Viram motoristas, babás, arrumadores. Doam-se excessivamente, muitas vezes em detrimento de si. São pro-ativos na solução do problema alheio – ajudam até quem não quer ser ajudado. Sentem-se responsáveis por levantar o astral dos demais. São, além de tudo, provedores do bem estar e da alegria.
Tamanha bondade e generosidade pode ser muito bem vista socialmente, contudo, psicologicamente a história é outra. Geralmente, os “bonzinhos” são vítimas de suas próprias fraquezas. São elas:
– Carência afetiva: O tamanho da carência é proporcional à doação. Quanto mais carente, mais doador. A oferta é uma tentativa inconsciente de ser retribuído.

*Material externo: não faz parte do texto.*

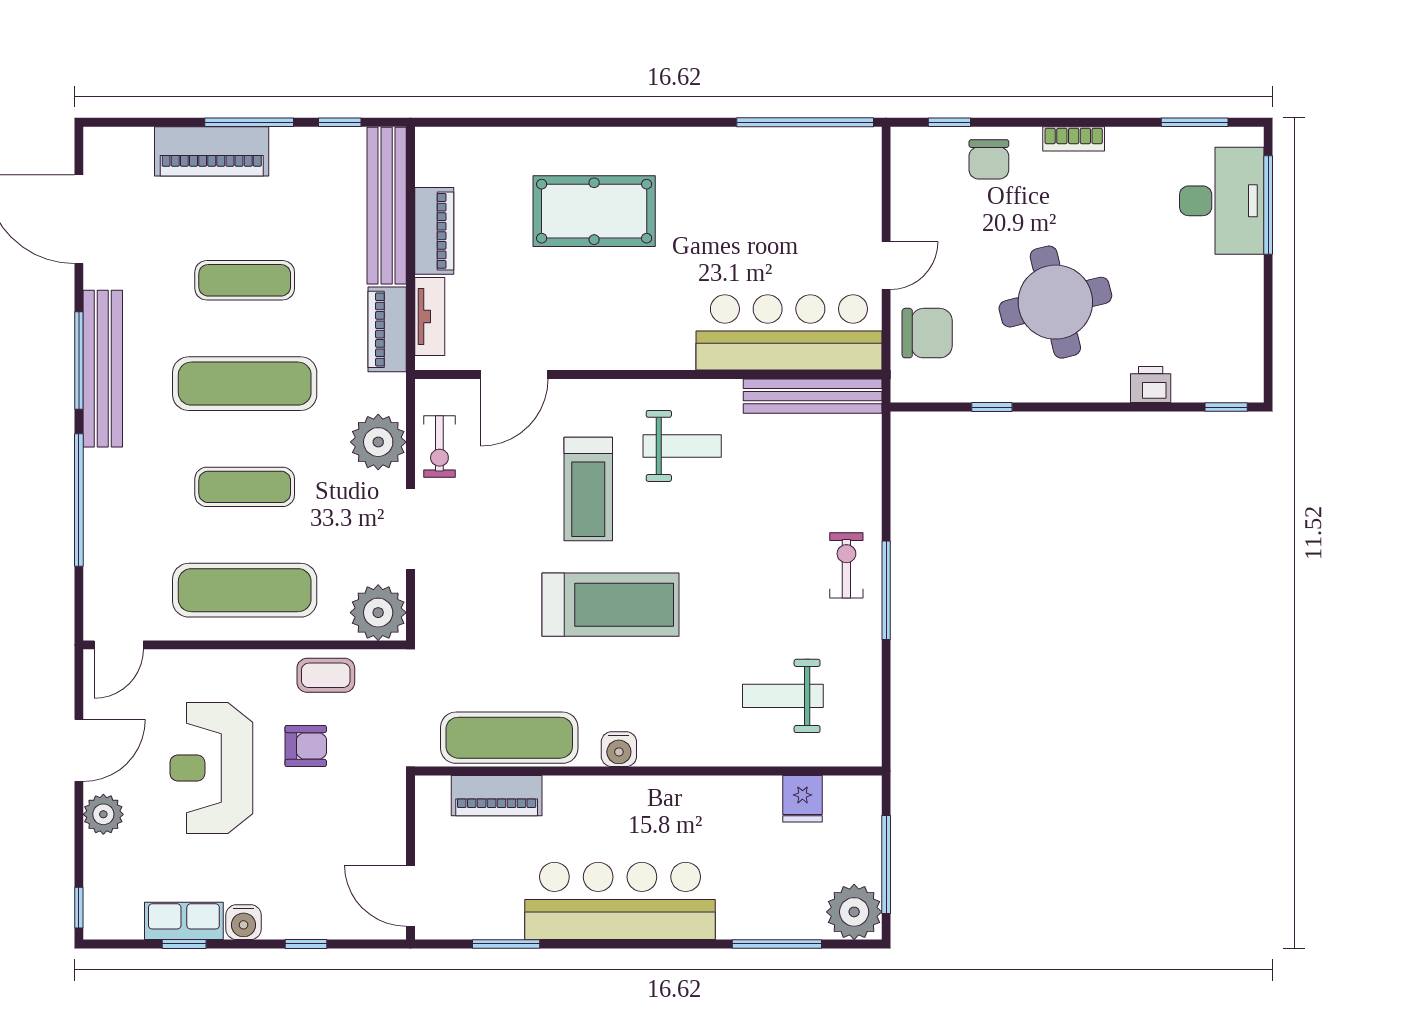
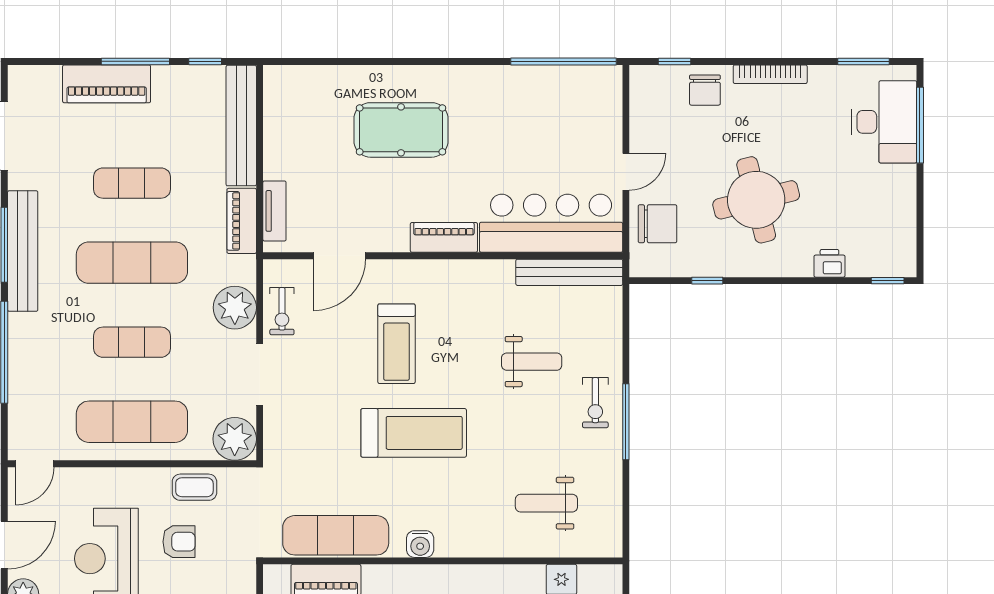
bookcase: (1074, 139) -> (770, 74), width x1.56
piano: (434, 231) -> (444, 237), moved, turned -90
weight bench: (682, 446) -> (532, 362), moved
exercise bike: (846, 565) -> (595, 403), turned 180

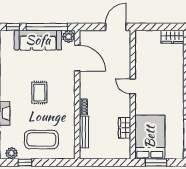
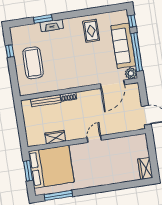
rug: (39, 93) -> (91, 31), moved, turned 90
bed: (150, 137) -> (51, 167), width x1.36
plant: (12, 153) -> (16, 38), removed

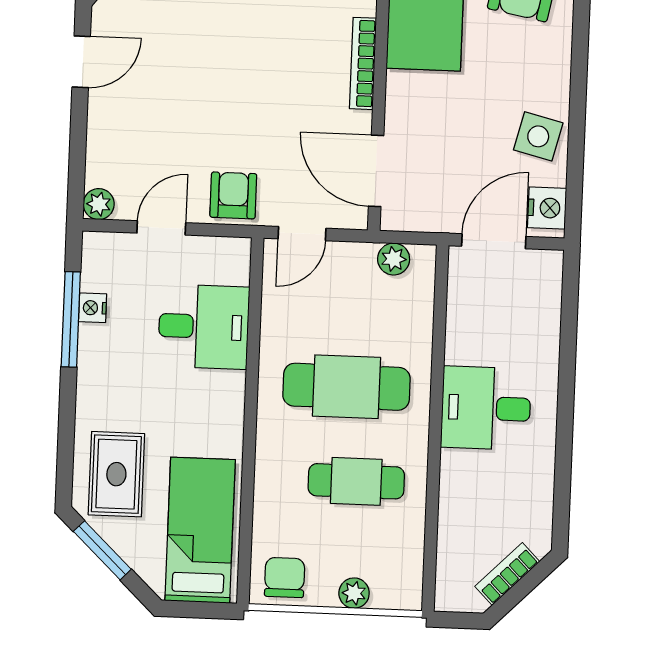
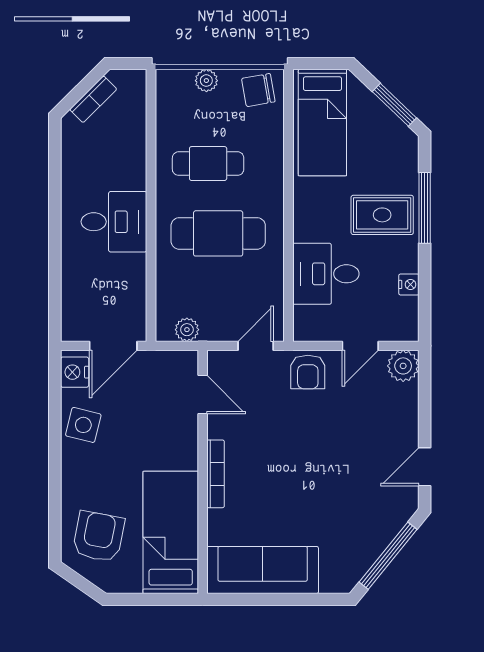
door: (376, 171) -> (203, 395), width x0.73
plant: (99, 204) -> (403, 366), width x1.38, depth x1.38
window: (71, 319) -> (425, 208), moved
rug: (116, 474) -> (382, 215), moved, turned 90
chair: (285, 577) -> (258, 90), turned 80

– Baixa autoestima: Um “self” fraco tende a se completar no outro. Isso explica a necessidade de ser útil, prestativo, assim como a dificuldade em falar “não”.
– Vaidade: Apesar de parecer contraditório, o “bonzinho” é vaidoso. Ser visto como “salvador da pátria” o faz sentir especial, uma competência que lhe confere status. Gabam-se de sua tolerância excessiva e de ser o provedor da felicidade alheia.
– Vitimismo: De forma sutil, faz o claro papel da vítima, ora se mostrando cansado de ser o ponto de apoio: “faço tudo pelos outros, mas ninguém faz por mim”; ora se colocando como o único responsável pelo bem estar comum: “se eu não fizer, ninguém faz”.
– Passionais: Quando algo não tem a resposta esperada ficam magoados e ressentidos. Passam a tratar o outro como indigno do seu amor. Muitas vezes, tem pensamentos vingativos e torcem para algo dar errado só para sentirem o doce gosto de serem solicitados.
A autoanálise é árdua. A anomalia se desenvolve à espreita: despoja o afetado de lucidez deixando-o acreditar que todos estão errados, menos ele.